Немножко успокоились, хотя шумок в зале все время стоял, так что совсем тихо не было. И Бердников таким широким царским жестом сказал: ''Григорий Александрович, я предоставляю вам слово. Что вы можете сказать в свое оправдание?''.
Гуковский вышел потный, мокрый, начал возражать Бердникову, Бердников – ему, и на протяжении минут двадцати, если не получаса, они друг с другом препирались. Но Бердников был более опытный, он сохранял спокойствие, а Гуковский был человек страшно эмоциональный, он очень быстро выходил из себя, краснел, потеть начинал, голос у него садился, срывался, когда он очень сильно волновался, и вот они по всем этим поводам спорили.
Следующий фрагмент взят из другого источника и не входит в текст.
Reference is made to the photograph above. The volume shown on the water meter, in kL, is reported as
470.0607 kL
Гуковский оправдывался, а Бердникову только того и надо было - он его ставил на место.
Всё это носило такой гнусный характер, и мне показалось, что люди какие-то просто начали уходить, чтобы при всем этом не присутствовать. У меня тоже было поползновение уйти, но уйти я не мог, потому что я понимал, что происходит нечто такое, что надо присутствовать, надо собрать свои силы, не малодушничать, а сидеть и понять, что произойдет дальше.
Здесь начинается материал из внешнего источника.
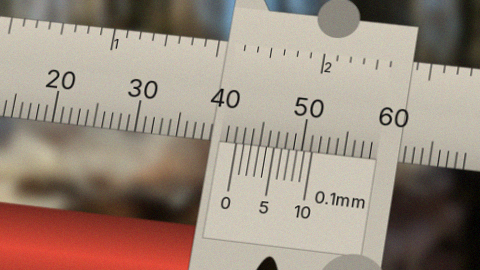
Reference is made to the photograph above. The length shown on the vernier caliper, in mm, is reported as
42.2 mm
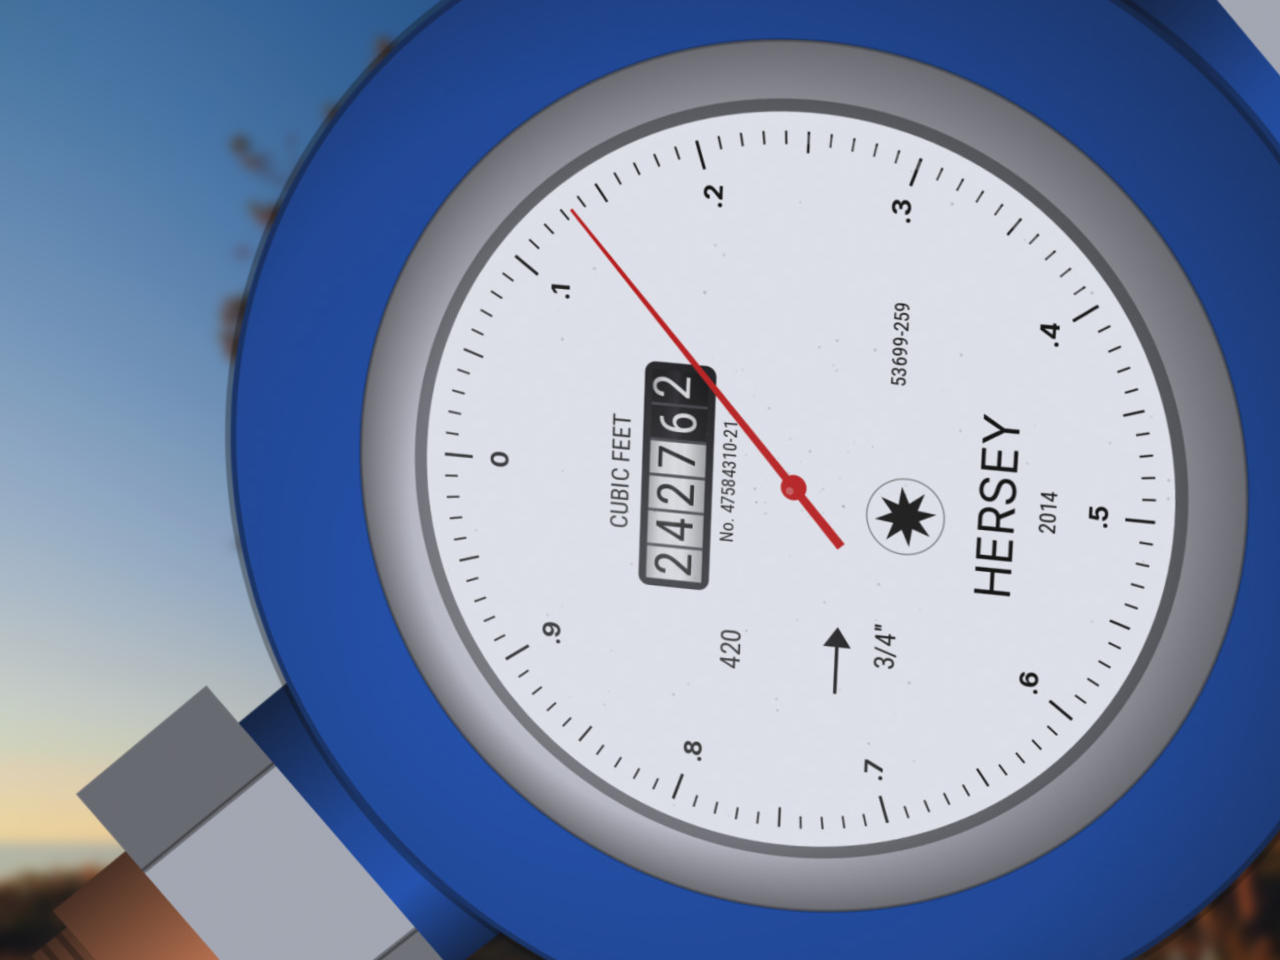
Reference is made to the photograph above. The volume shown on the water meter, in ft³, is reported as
242762.13 ft³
В каком порядке выступали, я не могу точно вспомнить, я хорошо помню эту перепалку с Гуковским, а потом он (Бердников) начал говорить о Жирмунском. При этом тех, кого он назвал, он просил пройти на сцену. Жирмунский пришел на сцену. Гуковский сначала сидел, когда его пригасили на сцену, а Жирмунский даже не стал садиться, рукой взялся за стул, стоял и смотрел на Бердникова. Они оба были высокого роста, оба широкоплечие, и видно было, что если сейчас они начнут драться, то не факт, что Бердников победит. Жирмунский, хотя он в летах, если он ему врежет, так это будет как следует. Зал немножко затих. Бердников довольно спокойно стал говорить об ''ошибках'', как это тогда называлось, Жирмунского, о его предисловии к Веселовскому, о его компаративизме, о том, что он в свое время был очень близок с Ахматовой (это действительно так, он очень ценил Ахматову), что он занимался формализмом, ОПОЯЗом, и так далее. В общем, перечислил очень многие вещи, которые шли вразрез с официальной идеологией. И почему-то большое место занимала немецкая классическая философия Шеллинга, Фихте. Я никогда не читал этих работ Жирмунского, но именно после этого я прочитал и Фихте, и Шеллинга, и уж когда позже я читал лекции по немецкой литературе, по немецкому романтизму, то я целых две лекции посвящал именно Фихте и Шеллингу. К тому времени это уже было не опасно, так что тут не о чем говорить особенно, но я понимал, что без этого понять немецкий романтизм просто невозможно. И в конце (все запомнили эту фразу) Бердников сказал: ''Таким образом получается, Виктор Максимович, что весь ваш творческий путь - это борьба с идеологией, которую сегодня разделяют все советские люди. Вот вы можете положить на этот стол хоть один свой труд, под которым вы можете сегодня подписаться и сказать: да, это труд, который полезен для советского народа?''

Жирмунский молча на него посмотрел и ничего не ответил. Бердников начал его провоцировать, но Жирмунский ничего ему не отвечал - он не хотел пойти по пути Гуковского и заставил Бердникова замолчать.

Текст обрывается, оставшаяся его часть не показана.